--- START ---
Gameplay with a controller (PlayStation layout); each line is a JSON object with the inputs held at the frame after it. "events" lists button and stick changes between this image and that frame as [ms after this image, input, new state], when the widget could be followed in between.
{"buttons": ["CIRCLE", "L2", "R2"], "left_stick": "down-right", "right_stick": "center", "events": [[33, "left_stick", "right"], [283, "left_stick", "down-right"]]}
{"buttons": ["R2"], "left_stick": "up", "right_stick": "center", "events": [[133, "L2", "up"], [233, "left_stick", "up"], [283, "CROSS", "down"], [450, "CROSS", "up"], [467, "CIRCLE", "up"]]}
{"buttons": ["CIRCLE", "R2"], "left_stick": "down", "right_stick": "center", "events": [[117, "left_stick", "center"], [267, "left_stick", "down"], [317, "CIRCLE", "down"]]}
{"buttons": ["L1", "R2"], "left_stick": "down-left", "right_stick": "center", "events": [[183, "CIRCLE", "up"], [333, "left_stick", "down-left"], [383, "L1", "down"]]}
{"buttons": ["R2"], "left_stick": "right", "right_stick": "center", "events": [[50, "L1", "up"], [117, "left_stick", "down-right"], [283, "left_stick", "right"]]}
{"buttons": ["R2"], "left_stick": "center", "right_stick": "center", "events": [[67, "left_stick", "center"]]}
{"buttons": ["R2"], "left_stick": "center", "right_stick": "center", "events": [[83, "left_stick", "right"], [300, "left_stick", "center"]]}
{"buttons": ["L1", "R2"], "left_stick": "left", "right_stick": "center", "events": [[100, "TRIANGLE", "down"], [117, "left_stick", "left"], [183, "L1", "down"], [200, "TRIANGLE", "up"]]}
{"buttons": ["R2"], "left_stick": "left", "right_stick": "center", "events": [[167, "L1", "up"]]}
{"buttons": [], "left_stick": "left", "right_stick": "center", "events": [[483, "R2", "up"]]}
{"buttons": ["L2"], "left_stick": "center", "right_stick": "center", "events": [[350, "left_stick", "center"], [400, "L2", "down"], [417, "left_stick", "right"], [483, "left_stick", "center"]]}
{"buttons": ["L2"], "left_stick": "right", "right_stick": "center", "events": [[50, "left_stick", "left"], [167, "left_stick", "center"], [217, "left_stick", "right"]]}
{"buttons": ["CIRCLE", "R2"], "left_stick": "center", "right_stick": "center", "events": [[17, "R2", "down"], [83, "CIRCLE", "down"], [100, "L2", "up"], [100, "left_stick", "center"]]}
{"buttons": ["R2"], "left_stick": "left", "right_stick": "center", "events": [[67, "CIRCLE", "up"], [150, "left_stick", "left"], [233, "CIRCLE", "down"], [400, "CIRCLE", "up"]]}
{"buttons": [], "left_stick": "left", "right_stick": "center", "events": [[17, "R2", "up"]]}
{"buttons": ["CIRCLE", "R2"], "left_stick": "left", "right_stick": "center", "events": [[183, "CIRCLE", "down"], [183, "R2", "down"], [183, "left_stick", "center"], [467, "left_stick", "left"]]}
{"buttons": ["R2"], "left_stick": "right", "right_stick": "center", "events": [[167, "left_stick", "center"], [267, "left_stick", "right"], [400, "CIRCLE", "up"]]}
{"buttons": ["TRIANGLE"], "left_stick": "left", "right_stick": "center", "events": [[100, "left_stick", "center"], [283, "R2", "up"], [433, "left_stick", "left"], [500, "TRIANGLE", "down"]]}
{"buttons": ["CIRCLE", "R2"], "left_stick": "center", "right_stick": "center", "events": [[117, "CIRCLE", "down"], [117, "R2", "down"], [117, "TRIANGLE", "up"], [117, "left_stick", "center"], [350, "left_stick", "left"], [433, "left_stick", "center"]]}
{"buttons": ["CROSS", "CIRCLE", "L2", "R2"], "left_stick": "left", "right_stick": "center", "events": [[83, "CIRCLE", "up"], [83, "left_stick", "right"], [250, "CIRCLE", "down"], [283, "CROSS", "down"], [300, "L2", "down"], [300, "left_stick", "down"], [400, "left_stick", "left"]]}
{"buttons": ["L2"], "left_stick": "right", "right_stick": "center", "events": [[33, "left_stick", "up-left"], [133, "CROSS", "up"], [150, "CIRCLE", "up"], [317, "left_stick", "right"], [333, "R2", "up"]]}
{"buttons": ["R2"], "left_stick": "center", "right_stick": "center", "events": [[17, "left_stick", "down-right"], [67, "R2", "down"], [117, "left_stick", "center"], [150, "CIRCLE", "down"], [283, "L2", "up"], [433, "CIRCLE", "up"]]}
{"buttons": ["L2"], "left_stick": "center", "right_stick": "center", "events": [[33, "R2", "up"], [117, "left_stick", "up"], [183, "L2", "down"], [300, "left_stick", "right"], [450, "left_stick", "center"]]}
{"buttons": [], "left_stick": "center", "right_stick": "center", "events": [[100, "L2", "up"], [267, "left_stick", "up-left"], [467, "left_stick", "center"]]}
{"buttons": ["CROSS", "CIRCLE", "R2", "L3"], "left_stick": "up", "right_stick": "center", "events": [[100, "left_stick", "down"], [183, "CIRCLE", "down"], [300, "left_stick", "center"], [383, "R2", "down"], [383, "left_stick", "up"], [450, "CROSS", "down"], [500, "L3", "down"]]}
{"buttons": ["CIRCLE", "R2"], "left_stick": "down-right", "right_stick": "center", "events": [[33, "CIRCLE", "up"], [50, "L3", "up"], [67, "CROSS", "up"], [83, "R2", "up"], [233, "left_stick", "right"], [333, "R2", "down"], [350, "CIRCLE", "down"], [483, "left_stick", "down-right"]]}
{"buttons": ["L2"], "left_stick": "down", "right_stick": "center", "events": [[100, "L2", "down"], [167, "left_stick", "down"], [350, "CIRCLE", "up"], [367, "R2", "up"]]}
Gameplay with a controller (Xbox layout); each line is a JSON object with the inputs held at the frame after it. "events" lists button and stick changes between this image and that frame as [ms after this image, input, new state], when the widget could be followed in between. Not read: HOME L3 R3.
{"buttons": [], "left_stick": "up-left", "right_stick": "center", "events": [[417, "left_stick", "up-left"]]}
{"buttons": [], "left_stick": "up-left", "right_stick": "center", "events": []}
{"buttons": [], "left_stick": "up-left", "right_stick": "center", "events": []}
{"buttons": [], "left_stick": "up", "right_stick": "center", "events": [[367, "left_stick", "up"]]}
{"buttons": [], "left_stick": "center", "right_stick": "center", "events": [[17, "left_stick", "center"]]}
--- END ---
A single number is the answer: how many lines of the material contain "each"?

• WRITTEN ANSWER:
2